(Household object detections)

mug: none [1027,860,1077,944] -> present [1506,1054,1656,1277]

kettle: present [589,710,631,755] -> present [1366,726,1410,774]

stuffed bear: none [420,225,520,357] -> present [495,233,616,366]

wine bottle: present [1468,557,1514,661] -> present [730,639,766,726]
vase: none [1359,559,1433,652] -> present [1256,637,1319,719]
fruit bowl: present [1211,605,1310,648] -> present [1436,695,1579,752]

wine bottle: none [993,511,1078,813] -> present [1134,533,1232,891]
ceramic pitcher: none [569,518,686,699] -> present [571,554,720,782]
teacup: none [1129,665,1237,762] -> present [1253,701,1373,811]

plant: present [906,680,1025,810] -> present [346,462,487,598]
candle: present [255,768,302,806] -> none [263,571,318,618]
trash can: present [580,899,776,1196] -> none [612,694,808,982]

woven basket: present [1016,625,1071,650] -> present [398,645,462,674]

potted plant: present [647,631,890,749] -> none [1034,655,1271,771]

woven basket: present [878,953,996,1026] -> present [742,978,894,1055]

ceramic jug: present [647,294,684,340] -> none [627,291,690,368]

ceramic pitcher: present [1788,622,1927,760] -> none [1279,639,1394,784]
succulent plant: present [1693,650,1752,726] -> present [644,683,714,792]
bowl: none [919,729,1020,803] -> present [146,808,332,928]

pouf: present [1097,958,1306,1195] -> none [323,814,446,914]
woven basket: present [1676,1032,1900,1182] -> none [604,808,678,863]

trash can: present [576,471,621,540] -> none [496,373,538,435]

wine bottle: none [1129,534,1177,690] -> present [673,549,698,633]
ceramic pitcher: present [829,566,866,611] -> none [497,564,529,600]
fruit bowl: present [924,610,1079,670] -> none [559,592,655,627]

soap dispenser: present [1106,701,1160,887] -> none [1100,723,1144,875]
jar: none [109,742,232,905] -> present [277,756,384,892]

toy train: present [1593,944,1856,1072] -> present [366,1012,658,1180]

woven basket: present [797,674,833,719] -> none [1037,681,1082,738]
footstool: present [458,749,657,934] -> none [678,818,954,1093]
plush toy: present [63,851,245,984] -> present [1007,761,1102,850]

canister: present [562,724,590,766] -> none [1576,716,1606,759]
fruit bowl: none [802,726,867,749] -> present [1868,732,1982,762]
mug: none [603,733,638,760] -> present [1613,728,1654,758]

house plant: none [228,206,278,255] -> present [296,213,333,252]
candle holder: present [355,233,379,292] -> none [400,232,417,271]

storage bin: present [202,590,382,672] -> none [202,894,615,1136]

The problem:
Return a word-for-word copy of the lines above from the one holding "woven basket: present [1676,1032,1900,1182]" through the one holding "toy train: present", with both of them included and nothing besides.

Written solution:
woven basket: present [1676,1032,1900,1182] -> none [604,808,678,863]

trash can: present [576,471,621,540] -> none [496,373,538,435]

wine bottle: none [1129,534,1177,690] -> present [673,549,698,633]
ceramic pitcher: present [829,566,866,611] -> none [497,564,529,600]
fruit bowl: present [924,610,1079,670] -> none [559,592,655,627]

soap dispenser: present [1106,701,1160,887] -> none [1100,723,1144,875]
jar: none [109,742,232,905] -> present [277,756,384,892]

toy train: present [1593,944,1856,1072] -> present [366,1012,658,1180]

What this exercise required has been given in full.